A la casa marcada con el número 162 en la calle Trocadero, en el
mismo centro del barrio habanero de Colón, llegaron este viernes los
amigos del poeta, lectores y estudiosos de su obra, artistas y
vecinos, para celebrar la reapertura de la Casa Museo José Lezama
Lima, espléndidamente restaurada en el año en que se conmemora el
Centenario de su nacimiento.
"Albricias", dijo Fina García Marruz, al recordar una palabra
grata a Lezama y otra frase más que acostumbraba a pronunciar ante
la conclusión de una obra o proyecto: "Bueno, ahora vamos a
comenzar". Amiga ella de los días de juventud en que junto a su
entrañable compañero Cintio Vitier compartieron el taller
renacentista que fue la revista y el grupo Orígenes, la poetisa dio
fe de la vocación martiana del autor de Paradiso.
Otro bardo, Pablo Armando Fernández, repasó sus encuentros con
Lezama y leyó versos antiguos que parecían haber sido escritos ahora
mismo.

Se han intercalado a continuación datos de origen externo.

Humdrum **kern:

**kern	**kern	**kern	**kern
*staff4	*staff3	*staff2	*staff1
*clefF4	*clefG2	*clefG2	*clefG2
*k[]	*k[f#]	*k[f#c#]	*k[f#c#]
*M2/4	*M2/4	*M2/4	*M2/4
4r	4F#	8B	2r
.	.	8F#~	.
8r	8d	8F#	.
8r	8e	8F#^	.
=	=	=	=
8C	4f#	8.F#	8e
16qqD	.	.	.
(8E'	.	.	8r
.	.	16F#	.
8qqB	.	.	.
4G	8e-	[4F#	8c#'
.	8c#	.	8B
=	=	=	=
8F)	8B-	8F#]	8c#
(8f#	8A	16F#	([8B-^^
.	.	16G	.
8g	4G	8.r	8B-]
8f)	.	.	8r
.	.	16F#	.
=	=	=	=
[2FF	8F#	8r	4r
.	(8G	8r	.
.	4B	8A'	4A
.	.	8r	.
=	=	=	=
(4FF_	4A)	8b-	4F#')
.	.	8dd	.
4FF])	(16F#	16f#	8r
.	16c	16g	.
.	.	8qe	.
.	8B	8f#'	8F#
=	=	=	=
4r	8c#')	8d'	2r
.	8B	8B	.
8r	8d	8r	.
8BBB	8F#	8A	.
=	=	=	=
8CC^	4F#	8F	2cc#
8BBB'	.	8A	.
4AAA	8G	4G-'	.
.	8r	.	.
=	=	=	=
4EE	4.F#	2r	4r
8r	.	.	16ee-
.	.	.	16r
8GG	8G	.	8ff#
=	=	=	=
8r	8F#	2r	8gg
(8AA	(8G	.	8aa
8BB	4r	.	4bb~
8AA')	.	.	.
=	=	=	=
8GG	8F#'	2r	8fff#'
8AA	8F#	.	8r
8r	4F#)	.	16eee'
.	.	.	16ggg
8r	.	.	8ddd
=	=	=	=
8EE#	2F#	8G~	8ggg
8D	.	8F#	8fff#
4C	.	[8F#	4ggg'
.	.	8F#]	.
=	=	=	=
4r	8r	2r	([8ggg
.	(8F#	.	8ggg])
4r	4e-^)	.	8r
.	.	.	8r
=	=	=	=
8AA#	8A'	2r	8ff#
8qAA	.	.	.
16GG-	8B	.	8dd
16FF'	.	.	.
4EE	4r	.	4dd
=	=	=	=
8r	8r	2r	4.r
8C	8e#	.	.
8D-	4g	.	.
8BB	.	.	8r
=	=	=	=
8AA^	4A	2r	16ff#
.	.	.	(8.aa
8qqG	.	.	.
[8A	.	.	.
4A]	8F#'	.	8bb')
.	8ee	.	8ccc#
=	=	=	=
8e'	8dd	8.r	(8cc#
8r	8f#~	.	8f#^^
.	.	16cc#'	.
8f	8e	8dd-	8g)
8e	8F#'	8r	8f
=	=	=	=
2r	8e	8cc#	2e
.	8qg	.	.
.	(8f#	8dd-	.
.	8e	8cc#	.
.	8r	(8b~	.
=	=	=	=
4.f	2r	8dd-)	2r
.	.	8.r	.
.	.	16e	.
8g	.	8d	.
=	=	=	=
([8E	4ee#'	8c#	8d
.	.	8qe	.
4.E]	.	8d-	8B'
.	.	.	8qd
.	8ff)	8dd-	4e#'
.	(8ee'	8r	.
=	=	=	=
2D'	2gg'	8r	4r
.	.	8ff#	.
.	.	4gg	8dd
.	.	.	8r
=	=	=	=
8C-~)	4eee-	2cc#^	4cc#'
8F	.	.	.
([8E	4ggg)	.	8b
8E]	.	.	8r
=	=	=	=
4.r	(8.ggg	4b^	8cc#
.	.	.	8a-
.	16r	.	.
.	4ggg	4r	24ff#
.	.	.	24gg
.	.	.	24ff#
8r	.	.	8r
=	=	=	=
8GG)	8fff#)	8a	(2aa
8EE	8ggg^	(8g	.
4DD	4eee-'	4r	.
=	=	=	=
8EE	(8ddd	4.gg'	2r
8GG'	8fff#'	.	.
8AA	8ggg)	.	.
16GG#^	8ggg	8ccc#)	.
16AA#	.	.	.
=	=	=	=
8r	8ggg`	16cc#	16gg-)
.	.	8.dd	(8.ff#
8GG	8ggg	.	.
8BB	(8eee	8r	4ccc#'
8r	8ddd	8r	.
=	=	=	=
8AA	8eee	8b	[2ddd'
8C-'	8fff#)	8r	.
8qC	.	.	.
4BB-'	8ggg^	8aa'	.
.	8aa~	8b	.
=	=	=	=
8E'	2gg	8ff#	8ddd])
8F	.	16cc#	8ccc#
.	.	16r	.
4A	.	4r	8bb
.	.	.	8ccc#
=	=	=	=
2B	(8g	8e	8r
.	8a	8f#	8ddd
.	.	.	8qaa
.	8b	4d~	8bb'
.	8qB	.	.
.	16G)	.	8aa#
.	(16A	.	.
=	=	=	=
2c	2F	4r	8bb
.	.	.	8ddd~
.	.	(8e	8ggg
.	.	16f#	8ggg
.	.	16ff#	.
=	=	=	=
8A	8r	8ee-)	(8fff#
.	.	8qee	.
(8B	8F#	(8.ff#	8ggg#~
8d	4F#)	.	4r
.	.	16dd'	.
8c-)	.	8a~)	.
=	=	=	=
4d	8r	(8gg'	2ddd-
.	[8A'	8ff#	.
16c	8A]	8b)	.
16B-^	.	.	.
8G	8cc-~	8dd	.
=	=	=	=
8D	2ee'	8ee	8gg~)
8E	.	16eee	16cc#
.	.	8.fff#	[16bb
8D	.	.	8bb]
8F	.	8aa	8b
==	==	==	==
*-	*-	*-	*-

El poeta César López, el narrador y ensayista Reynaldo
González, el periodista Ciro Bianchi y el poeta y médico José Luis
Moreno del Toro, cercanos también a los arcanos lezamianos,
estuvieron entre los primeros en revisitar el ámbito hogareño de
quien se autodefinió como un "peregrino inmóvil". Con ellos lo
hicieron los viceministros de Cultura Rafael Bernal y Rubén del
valle; Miguel Barnet, presidente de la UNEAC; y Margarita Ruiz,
presidenta del Consejo Nacional de Patrimonio Cultural.
Las canciones del trovador Gerardo Alfonso abrieron la senda del
recorrido del público por la renovada institución.